Exercise directions>
Can you extract the text from all of the material below, line for line and word for word, and leave the pictures out of your answer?

[Excerpted data Boundary: Start]

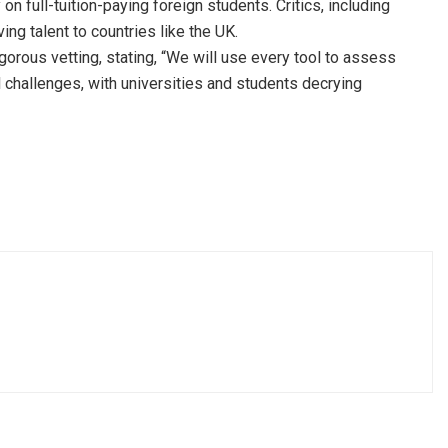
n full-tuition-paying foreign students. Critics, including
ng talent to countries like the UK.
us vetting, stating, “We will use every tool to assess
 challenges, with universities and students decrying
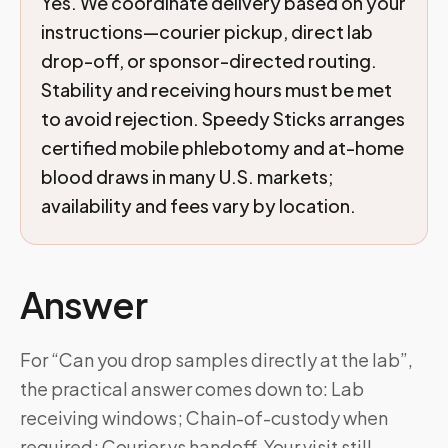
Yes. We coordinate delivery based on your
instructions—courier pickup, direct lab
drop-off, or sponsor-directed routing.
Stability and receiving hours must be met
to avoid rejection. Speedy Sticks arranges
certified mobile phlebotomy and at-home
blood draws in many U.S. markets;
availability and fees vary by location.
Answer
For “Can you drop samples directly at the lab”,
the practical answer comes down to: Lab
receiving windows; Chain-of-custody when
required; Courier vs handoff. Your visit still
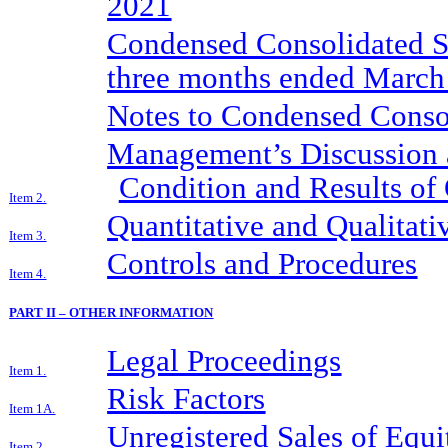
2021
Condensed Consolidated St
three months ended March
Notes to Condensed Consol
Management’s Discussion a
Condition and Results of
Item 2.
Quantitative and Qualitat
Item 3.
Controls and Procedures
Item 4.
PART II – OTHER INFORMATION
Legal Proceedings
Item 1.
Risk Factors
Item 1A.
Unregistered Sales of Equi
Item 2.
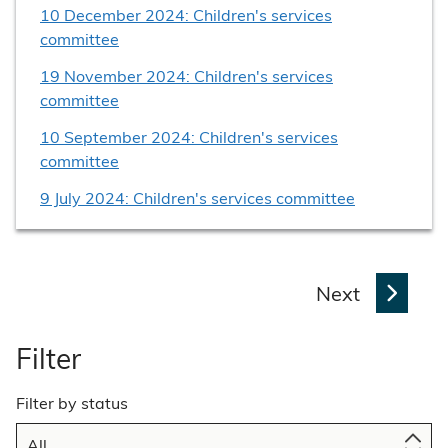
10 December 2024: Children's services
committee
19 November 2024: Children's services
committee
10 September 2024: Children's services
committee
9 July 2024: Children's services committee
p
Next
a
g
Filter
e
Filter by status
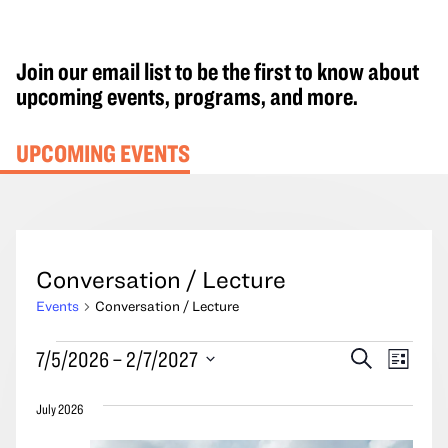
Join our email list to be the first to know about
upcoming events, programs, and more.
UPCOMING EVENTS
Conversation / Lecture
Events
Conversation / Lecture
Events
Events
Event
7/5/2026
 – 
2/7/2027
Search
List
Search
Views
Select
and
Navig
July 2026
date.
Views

[Excerpted data Boundary: End]

Task solution>
n full-tuition-paying foreign students. Critics, including
ng talent to countries like the UK.
us vetting, stating, “We will use every tool to assess
 challenges, with universities and students decrying
Yes. We coordinate delivery based on your
instructions—courier pickup, direct lab
drop-off, or sponsor-directed routing.
Stability and receiving hours must be met
to avoid rejection. Speedy Sticks arranges
certified mobile phlebotomy and at-home
blood draws in many U.S. markets;
availability and fees vary by location.
Answer
For “Can you drop samples directly at the lab”,
the practical answer comes down to: Lab
receiving windows; Chain-of-custody when
required; Courier vs handoff. Your visit still
2021
Condensed Consolidated St
three months ended March
Notes to Condensed Consol
Management’s Discussion a
Condition and Results of
Item 2.
Quantitative and Qualitat
Item 3.
Controls and Procedures
Item 4.
PART II – OTHER INFORMATION
Legal Proceedings
Item 1.
Risk Factors
Item 1A.
Unregistered Sales of Equi
Item 2.
10 December 2024: Children's services
committee
19 November 2024: Children's services
committee
10 September 2024: Children's services
committee
9 July 2024: Children's services committee
p
Next
a
g
Filter
e
Filter by status
Join our email list to be the first to know about
upcoming events, programs, and more.
UPCOMING EVENTS
Conversation / Lecture
Events
Conversation / Lecture
Events
Events
Event
7/5/2026
 – 
2/7/2027
Search
List
Search
Views
Select
and
Navig
July 2026
date.
Views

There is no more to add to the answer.